Monday, September 10, 2018

Dinesh Kamath's Editorial 'Will the IPPB enterprise succeed?' that was published in Newsband


Will the IPPB enterprise succeed?
Prime Minister Narendra Modi launched the India Post Payments Bank (IPPB). The government-owned payments bank will be able to accept deposits of up to ₹1 lakh from customers but without the rights to use these funds to advance risky loans at higher interest rates.
The primary rationale behind the public payments bank idea is to help in the government’s goal of achieving financial inclusion by providing savings, remittance, and payments services to the rural and unorganised sectors of the economy. The postal system has a wide network of branches across India. There are 155,000 post offices in the country.
The IPPB promises to pay an interest rate of 4% to its savings account customers. The IPPB is also likely to face stiff competition from private companies, which are far more customer-friendly compared to the government-owned behemoths.
The core strength of IPPB lies in its humongous reach across the country. It will certainly have an edge over other private players in rural areas, where it has 1.39 lakh post offices. However, the real success will depend on the way the organisation actually delivers the services. Reskilling huge number of postmen to enable them to deliver financial services through smart phones, terminals will be a challenge.
Also, Jan-Dhan Yojana succeeded in creating 30 crore bank accounts, large section of which was from these rural areas; so do we expect these people to open a new account now?
Possibilities are boundless for IPPB. It should enter e-commerce business in future, utilizing its century old experience of delivering posts/articles and emerging technologies.
Private entities look at customer as king and ensure speedy & effective services are rendered to their customers. This is a point to be considered by IPPB along with revenue generation.
One of the advantage of the Postal Dept. managing the services of postal payment bank is that it mostly corruption free. That is a welcome feature.
With the launch of the IPPB, the current central government has really taken a venturesome effort towards the financial inclusion of the rural and unorganised sectors' people. It’s a nice initiative by the government. It will surely help the rural population and increase revenues for the postal department.

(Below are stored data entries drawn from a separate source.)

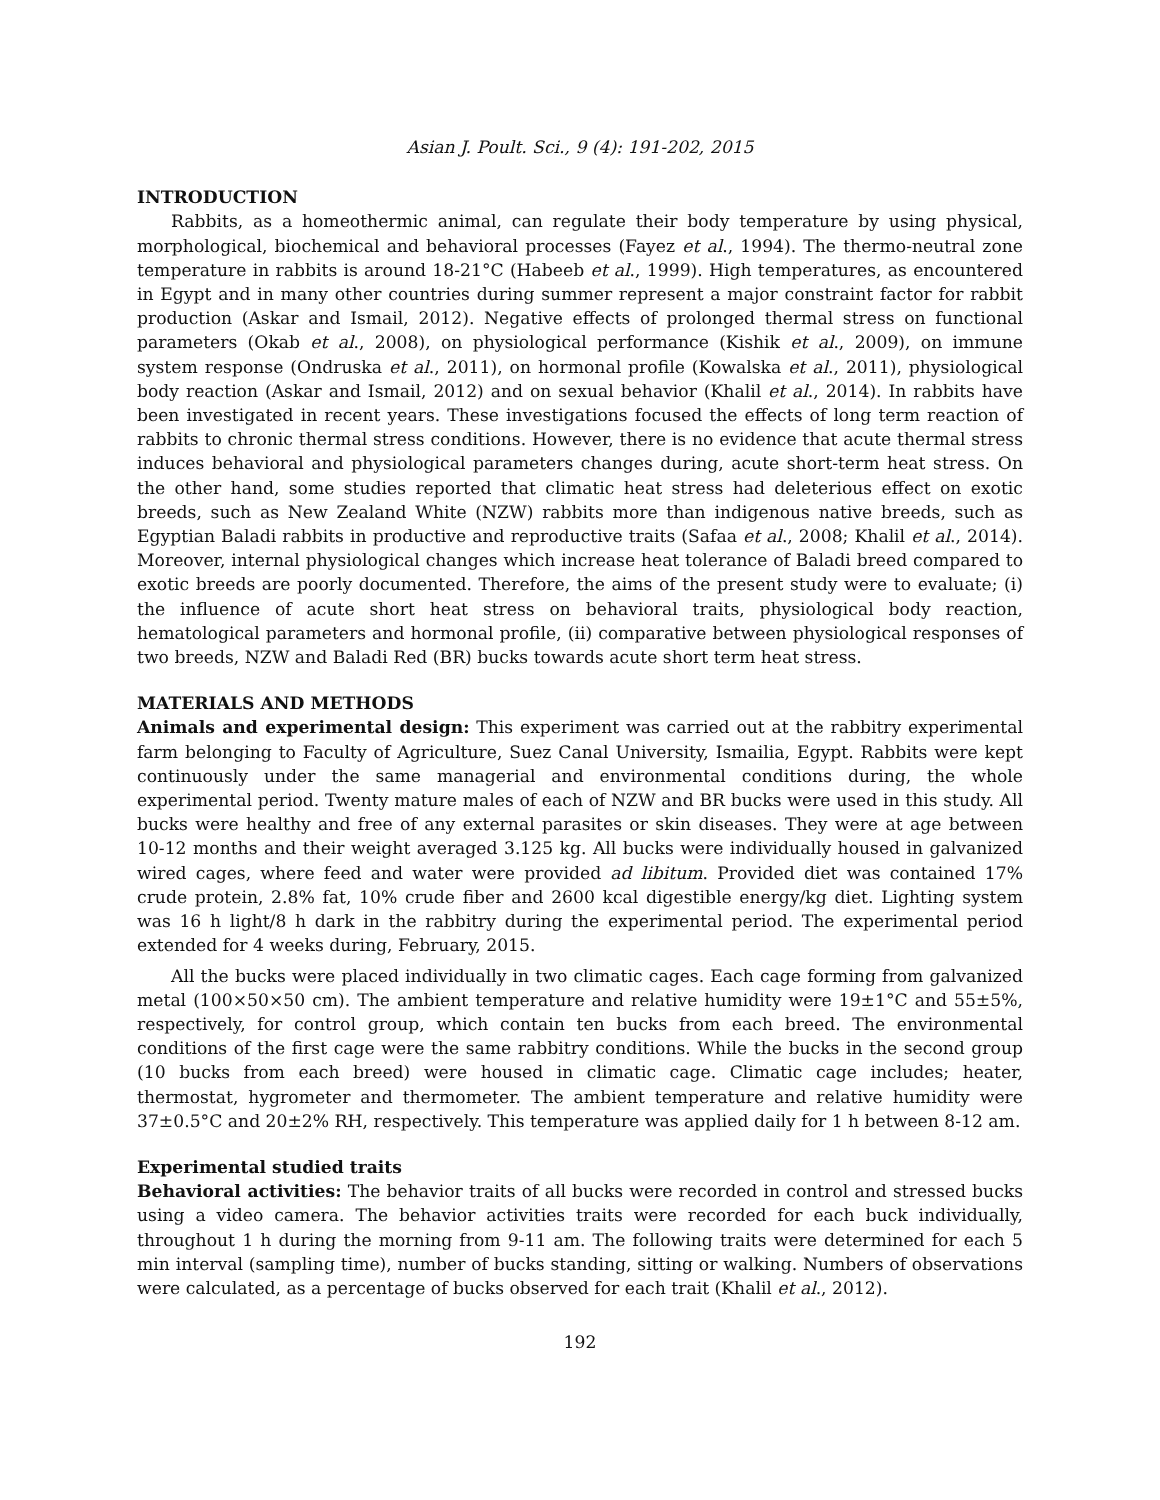Asian J. Poult. Sci., 9 (4): 191-202, 2015
INTRODUCTION
Rabbits, as a homeothermic animal, can regulate their body temperature by using physical, morphological, biochemical and behavioral processes (Fayez et al., 1994). The thermo-neutral zone temperature in rabbits is around 18-21°C (Habeeb et al., 1999). High temperatures, as encountered in Egypt and in many other countries during summer represent a major constraint factor for rabbit production (Askar and Ismail, 2012). Negative effects of prolonged thermal stress on functional parameters (Okab et al., 2008), on physiological performance (Kishik et al., 2009), on immune system response (Ondruska et al., 2011), on hormonal profile (Kowalska et al., 2011), physiological body reaction (Askar and Ismail, 2012) and on sexual behavior (Khalil et al., 2014). In rabbits have been investigated in recent years. These investigations focused the effects of long term reaction of rabbits to chronic thermal stress conditions. However, there is no evidence that acute thermal stress induces behavioral and physiological parameters changes during, acute short-term heat stress. On the other hand, some studies reported that climatic heat stress had deleterious effect on exotic breeds, such as New Zealand White (NZW) rabbits more than indigenous native breeds, such as Egyptian Baladi rabbits in productive and reproductive traits (Safaa et al., 2008; Khalil et al., 2014). Moreover, internal physiological changes which increase heat tolerance of Baladi breed compared to exotic breeds are poorly documented. Therefore, the aims of the present study were to evaluate; (i) the influence of acute short heat stress on behavioral traits, physiological body reaction, hematological parameters and hormonal profile, (ii) comparative between physiological responses of two breeds, NZW and Baladi Red (BR) bucks towards acute short term heat stress.
MATERIALS AND METHODS
Animals and experimental design: This experiment was carried out at the rabbitry experimental farm belonging to Faculty of Agriculture, Suez Canal University, Ismailia, Egypt. Rabbits were kept continuously under the same managerial and environmental conditions during, the whole experimental period. Twenty mature males of each of NZW and BR bucks were used in this study. All bucks were healthy and free of any external parasites or skin diseases. They were at age between 10-12 months and their weight averaged 3.125 kg. All bucks were individually housed in galvanized wired cages, where feed and water were provided ad libitum. Provided diet was contained 17% crude protein, 2.8% fat, 10% crude fiber and 2600 kcal digestible energy/kg diet. Lighting system was 16 h light/8 h dark in the rabbitry during the experimental period. The experimental period extended for 4 weeks during, February, 2015.
All the bucks were placed individually in two climatic cages. Each cage forming from galvanized metal (100×50×50 cm). The ambient temperature and relative humidity were 19±1°C and 55±5%, respectively, for control group, which contain ten bucks from each breed. The environmental conditions of the first cage were the same rabbitry conditions. While the bucks in the second group (10 bucks from each breed) were housed in climatic cage. Climatic cage includes; heater, thermostat, hygrometer and thermometer. The ambient temperature and relative humidity were 37±0.5°C and 20±2% RH, respectively. This temperature was applied daily for 1 h between 8-12 am.
Experimental studied traits
Behavioral activities: The behavior traits of all bucks were recorded in control and stressed bucks using a video camera. The behavior activities traits were recorded for each buck individually, throughout 1 h during the morning from 9-11 am. The following traits were determined for each 5 min interval (sampling time), number of bucks standing, sitting or walking. Numbers of observations were calculated, as a percentage of bucks observed for each trait (Khalil et al., 2012).
192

we have paytm, airtel, etc payment banks but there is very less participation from rural areas as there is less faith on private entities and lack of awareness about online transactions. India’s post payment bank payment bank is government entity so rural people participation will be more and also it is operates by post office so postmen can help uneducated people in rural areas and also it is offering 4 % interest rate and having the option of online mode; so people from remote places can participate. It is the game changer in financial inclusiveness.